Now contrast that with Canada’s EV subsidy experiment. Billions upon billions have been poured into subsidies, grants, and tax credits to push EVs onto the market. According to the Parliamentary Budget Office, governments in Canada, both federal and provincial, have committed over $50 billion since 2020 to try and force this shift in the name of saving the planet. That is the kind of money that could build entire industries, and what do we have to show for it? A market that: still resists, charging infrastructure that still lags, and Canadians who still overwhelmingly prefer the reliability of internal combustion engines.

Look at the marquee projects. Volkswagen’s Ontario battery plant; up to $19 billion in subsidies. Stellantis-LG; more than $15 billion. Northvolt and others bring the total closer to $44 billion just for battery plants. Then add the rest of the programs and you are well north of fifty billion dollars. Politicians dress this up as “Investing in the future,” but if EVs were the obvious future, there would be no need to bribe the market with taxpayer (your) billions. Ford did not hand out coupons for the Model T, but he set a price an ordinary family could afford, and demand took care of itself.

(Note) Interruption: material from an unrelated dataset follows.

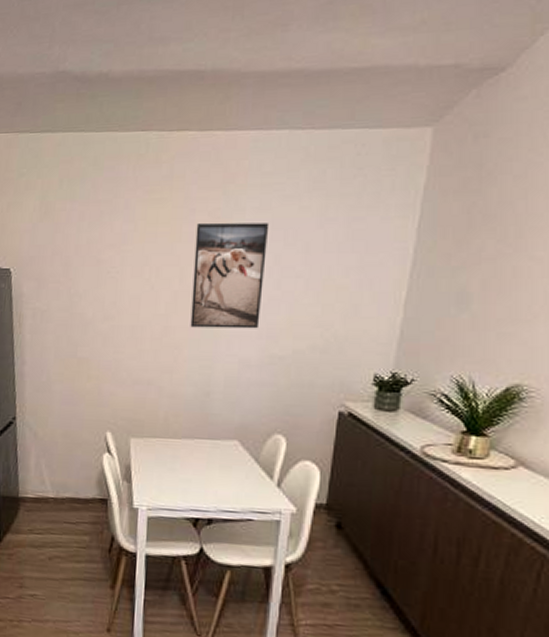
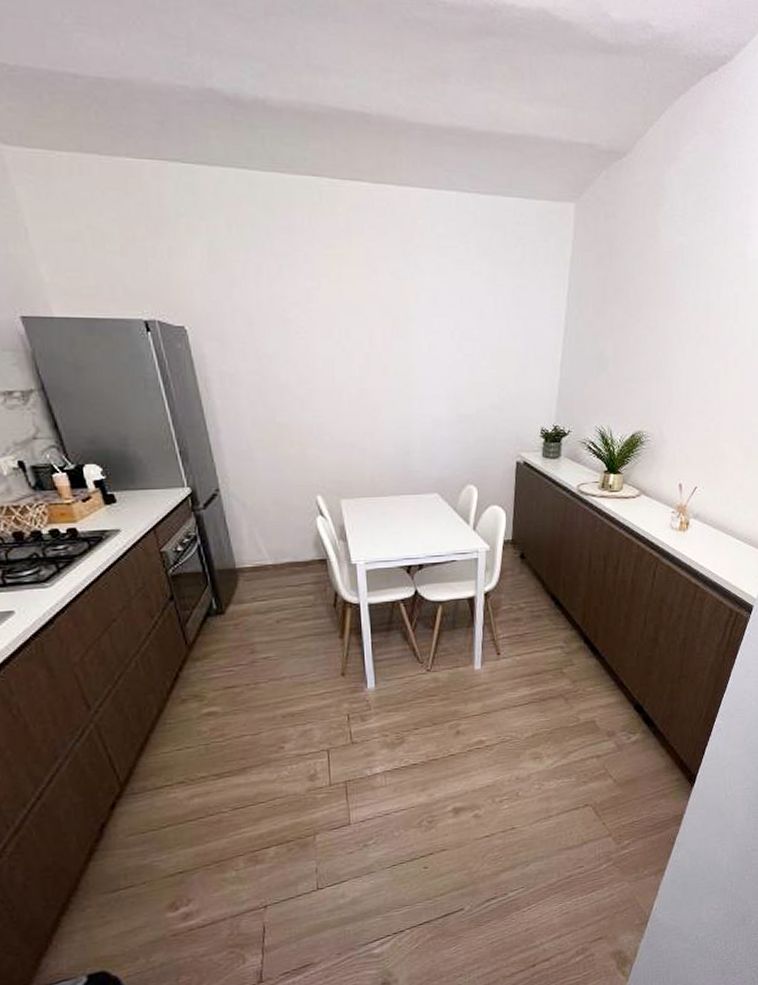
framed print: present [190,222,270,329] -> none [380,283,448,390]

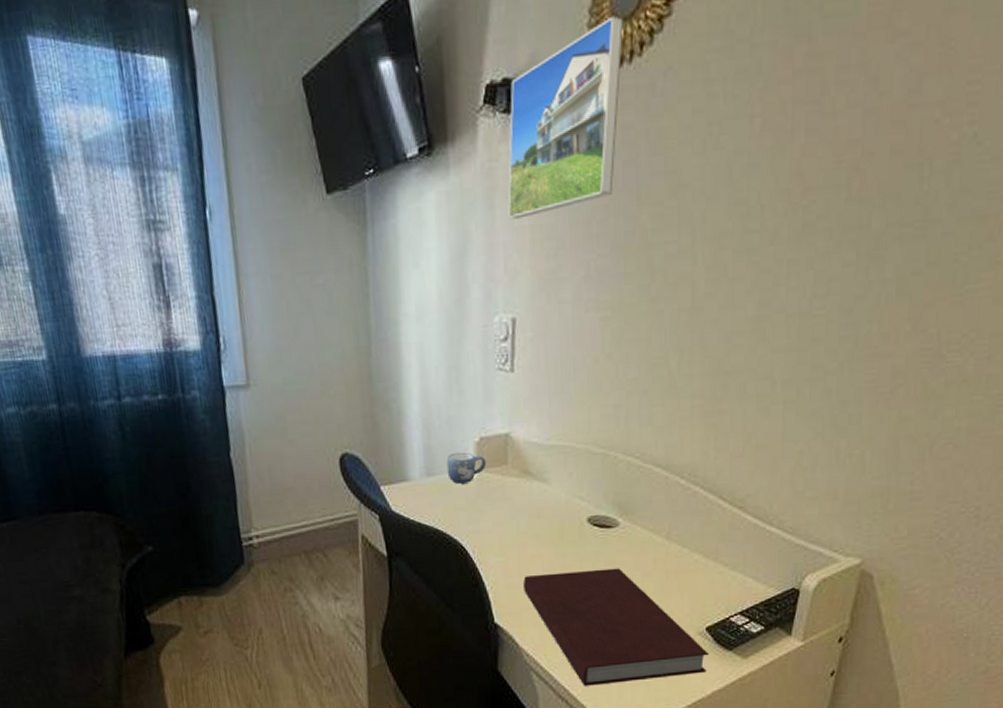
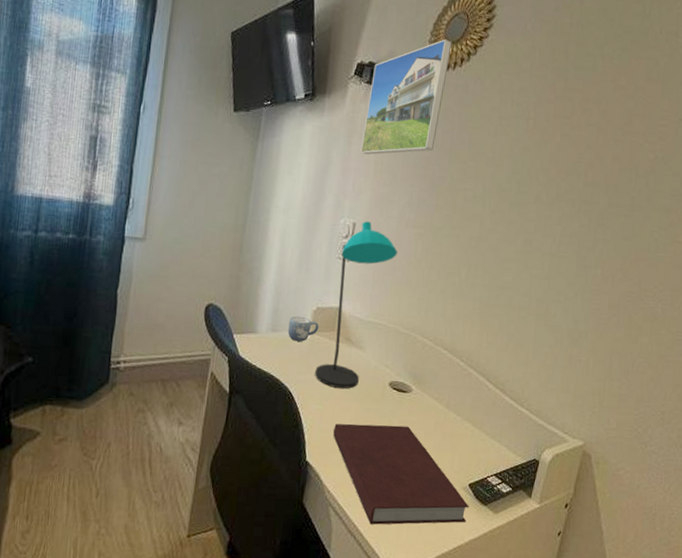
desk lamp: none [490,313,578,534] -> present [315,221,397,389]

The fallacy here is breathtaking. Leaders think they can buy a market shift, but markets generally do not bend to government coercion for long. Subsidies can distort, mandates can delay, but preference and price eventually decide, and right now, the preference is still largely with ICE. Most people trust a gas truck to start at forty below and they trust it to haul a trailer across the Rockies without a map of charging stops. There is certainly a market for alternative fuels such as: batteries, hydrogen, and natural gas, but let the market decide.

Here is the real kicker. Just imagine if instead of burning $50 billion trying to manufacture demand for EVs, Canada had aimed that money at something bold: a clean-burning, world-class internal combustion engine. Something revolutionary, built here, branded here, and exported globally.

This is no fantasy. Automakers spend billions every year refining engines. GM just invested US$ 888 million into upgrading its Tonawanda plant for next-gen V8s. A brand-new engine line today costs about US$1-2 billion. Do the math; with $50B, you could fund the R&D for a revolutionary Canadian engine, fund two, or three state-of-the-art production lines, and still have billions left for infrastructure investments and export marketing.

Picture a Made-in-Canada engine that runs clean, delivers emissions so low regulators cannot object, and outperforms EVs in range, towing, and durability. Imagine licensing that technology to automakers around the globe. Instead of being a subsidy sinkhole, Canada could be a propulsion powerhouse, exporting the very tech that keeps the world moving while cutting emissions without cutting freedom.

Markets shift rapidly when the product is undeniably better. If we had built that engine, adoption would have been organic. No bans, no subsidies, no lectures. Just like the horse did not disappear because Ottawa, or Washington passed a law. It disappeared because the car was: better, faster, cheaper in the long run.

Instead, we have spent tens of billions to force a transition that still has not happened, and it may never happen on the scale bureaucrats dream of, because the technology does not yet match the reality of Canadian life. You cannot legislate away: physics, geography, or consumer preference, but you can certainly build something better.

The lesson from Ford still holds, do not outlaw the old if you want to get rid of it. Just out-invent it. Canada had the money to do that, but sadly we just did not have the imagination.